Le projet de la structure s’appuyant beaucoup sur l’ouverture « à la vie normale », de nombreux ateliers (estime de soi, sophrologie, gym, initiation au numérique) se tiennent tantôt au sein de La Roseraie – avec des participants extérieurs –, tantôt dans d’autres sites agenais. Cet après-midi-là, une infirmière et conseillère conjugale du département échangeait avec des ados autour de l’anatomie, de la sexualité, des notions de respect et de consentement. De quoi éveiller les jeunes consciences. Par ailleurs, tous les quinze jours, un groupe de parole animé par une psychologue permet de poser des mots sur les traumatismes. Là encore, pour ne pas stigmatiser les résidentes de La Roseraie, il est ouvert à toutes.
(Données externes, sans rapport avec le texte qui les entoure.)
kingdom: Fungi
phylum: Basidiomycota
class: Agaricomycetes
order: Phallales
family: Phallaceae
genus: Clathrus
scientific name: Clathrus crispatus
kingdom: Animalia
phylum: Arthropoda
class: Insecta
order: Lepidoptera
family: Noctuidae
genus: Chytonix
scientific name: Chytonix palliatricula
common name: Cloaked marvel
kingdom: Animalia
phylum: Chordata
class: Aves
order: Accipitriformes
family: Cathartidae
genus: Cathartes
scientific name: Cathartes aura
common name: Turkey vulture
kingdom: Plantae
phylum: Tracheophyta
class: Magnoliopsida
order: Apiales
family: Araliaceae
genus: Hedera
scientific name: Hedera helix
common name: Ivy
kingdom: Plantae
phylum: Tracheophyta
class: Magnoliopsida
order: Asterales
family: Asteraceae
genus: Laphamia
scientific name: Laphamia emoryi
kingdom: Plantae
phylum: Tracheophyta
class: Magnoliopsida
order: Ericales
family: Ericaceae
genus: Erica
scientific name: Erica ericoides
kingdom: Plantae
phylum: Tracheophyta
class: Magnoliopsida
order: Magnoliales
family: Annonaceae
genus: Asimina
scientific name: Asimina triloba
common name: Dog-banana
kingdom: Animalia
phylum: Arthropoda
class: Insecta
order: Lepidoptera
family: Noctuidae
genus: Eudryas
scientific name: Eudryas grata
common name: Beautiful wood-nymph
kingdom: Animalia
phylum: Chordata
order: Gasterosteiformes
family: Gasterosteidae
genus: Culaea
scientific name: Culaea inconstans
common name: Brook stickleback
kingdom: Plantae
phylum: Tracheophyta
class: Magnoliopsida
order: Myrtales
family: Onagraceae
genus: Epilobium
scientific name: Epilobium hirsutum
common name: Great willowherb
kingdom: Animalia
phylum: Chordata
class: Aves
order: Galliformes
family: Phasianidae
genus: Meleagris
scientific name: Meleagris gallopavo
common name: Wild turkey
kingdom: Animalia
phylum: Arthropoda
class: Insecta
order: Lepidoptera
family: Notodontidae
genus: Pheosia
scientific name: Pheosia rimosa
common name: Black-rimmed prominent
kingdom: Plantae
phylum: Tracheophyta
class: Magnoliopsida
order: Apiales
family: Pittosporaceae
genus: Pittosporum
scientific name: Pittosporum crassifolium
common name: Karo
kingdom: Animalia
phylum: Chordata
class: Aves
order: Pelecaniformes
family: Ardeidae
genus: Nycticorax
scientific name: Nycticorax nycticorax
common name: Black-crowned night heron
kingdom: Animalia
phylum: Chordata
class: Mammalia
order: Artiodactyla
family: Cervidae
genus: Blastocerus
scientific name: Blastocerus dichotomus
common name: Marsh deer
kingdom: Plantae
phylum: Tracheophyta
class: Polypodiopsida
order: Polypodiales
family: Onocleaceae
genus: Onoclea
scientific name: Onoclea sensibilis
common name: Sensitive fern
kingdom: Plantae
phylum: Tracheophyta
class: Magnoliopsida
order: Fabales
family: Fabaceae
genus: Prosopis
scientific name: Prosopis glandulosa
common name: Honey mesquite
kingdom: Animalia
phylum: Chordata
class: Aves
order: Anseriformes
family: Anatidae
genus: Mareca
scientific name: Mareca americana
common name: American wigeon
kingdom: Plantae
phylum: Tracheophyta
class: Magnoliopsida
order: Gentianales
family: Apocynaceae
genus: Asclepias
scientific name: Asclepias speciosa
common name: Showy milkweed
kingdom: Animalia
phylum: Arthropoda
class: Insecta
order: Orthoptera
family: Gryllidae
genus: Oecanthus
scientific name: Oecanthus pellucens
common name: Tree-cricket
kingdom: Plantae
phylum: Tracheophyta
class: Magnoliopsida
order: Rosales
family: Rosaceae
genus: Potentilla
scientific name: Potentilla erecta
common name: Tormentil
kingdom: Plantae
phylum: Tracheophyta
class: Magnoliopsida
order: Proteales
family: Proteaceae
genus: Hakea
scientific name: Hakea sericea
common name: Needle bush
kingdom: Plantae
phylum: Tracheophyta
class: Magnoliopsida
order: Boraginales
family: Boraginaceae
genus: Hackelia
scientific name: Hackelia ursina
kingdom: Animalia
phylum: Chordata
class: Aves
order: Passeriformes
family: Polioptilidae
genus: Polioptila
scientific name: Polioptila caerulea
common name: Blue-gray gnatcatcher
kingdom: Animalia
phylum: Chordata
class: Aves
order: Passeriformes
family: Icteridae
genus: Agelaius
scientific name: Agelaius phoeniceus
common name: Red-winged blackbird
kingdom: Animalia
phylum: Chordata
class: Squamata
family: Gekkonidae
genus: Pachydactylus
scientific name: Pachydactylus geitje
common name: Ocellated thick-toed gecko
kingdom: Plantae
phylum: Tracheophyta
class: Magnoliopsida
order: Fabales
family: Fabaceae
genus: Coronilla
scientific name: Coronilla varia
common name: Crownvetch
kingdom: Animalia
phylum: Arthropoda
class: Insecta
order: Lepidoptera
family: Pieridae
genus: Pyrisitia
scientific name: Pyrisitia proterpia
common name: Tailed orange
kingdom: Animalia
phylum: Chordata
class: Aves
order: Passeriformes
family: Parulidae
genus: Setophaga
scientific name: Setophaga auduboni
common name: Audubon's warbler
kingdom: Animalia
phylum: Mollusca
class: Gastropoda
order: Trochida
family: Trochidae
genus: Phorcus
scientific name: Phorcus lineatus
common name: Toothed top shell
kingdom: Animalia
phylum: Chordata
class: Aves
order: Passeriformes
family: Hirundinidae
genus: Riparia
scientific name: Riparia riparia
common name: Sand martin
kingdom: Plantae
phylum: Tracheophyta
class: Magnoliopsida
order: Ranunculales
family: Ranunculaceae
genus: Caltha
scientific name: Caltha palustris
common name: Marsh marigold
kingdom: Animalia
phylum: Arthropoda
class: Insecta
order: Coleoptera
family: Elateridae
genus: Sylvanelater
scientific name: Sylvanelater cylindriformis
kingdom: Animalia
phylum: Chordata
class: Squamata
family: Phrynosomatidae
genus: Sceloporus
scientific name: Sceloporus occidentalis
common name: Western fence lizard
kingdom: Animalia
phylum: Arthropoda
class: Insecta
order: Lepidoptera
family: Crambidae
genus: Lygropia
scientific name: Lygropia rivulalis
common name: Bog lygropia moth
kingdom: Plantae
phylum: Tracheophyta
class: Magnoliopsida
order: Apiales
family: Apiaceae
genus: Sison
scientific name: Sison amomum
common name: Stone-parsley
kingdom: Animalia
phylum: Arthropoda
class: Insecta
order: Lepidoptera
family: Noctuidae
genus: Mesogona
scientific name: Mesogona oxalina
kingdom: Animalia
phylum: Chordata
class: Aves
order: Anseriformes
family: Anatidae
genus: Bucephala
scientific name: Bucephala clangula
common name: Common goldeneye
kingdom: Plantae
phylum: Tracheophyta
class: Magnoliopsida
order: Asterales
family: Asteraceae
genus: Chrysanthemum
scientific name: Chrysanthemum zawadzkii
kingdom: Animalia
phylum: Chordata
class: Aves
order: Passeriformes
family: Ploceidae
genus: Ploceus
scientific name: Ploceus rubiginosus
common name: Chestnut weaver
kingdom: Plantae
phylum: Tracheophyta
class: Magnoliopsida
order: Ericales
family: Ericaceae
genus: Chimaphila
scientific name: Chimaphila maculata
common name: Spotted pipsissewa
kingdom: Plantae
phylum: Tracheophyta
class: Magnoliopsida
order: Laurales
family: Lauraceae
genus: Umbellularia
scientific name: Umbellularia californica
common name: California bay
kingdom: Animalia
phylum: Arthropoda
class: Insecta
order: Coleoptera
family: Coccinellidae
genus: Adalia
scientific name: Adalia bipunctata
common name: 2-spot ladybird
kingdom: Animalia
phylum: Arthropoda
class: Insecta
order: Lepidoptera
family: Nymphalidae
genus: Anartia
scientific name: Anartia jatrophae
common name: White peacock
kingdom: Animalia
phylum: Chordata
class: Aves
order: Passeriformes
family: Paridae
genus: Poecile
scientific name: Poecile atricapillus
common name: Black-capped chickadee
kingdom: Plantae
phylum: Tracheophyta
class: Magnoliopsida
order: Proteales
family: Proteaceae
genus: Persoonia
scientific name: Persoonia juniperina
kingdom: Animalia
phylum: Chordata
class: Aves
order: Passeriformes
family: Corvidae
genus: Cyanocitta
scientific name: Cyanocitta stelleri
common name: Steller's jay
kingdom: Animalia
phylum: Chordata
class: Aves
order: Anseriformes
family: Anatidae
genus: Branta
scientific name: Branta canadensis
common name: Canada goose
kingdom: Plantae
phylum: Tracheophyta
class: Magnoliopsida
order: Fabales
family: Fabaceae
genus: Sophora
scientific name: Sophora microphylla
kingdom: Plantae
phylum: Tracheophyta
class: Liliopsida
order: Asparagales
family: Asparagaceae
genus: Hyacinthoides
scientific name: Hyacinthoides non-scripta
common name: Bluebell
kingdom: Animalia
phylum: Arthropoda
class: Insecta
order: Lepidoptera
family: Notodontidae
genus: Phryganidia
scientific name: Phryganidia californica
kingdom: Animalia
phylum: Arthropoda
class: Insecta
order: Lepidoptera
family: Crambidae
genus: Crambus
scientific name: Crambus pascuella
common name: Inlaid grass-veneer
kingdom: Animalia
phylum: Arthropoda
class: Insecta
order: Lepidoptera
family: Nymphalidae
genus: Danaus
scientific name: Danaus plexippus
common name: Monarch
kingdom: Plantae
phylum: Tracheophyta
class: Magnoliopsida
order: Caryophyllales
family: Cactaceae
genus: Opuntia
« Accompagner toutes ces femmes, parfois pendant plus d’un an, n’est finalement qu’une affaire de délicatesse, estime Béatrice Brugidou. Je me sens remplie de toutes ces histoires. Il y a toutes les femmes qui s’en sortent, mais je n’oublie pas les autres… Celles qui ont succombé aux coups, celles qui ont frôlé la mort et puis celles qui reviennent nous voir, trois ou quatre ans après, et qui souffrent de cancers ou de maladies invalidantes. C’est la double peine. »
(1) Les prénoms des femmes hébergées à La Roseraie ont été modifiés.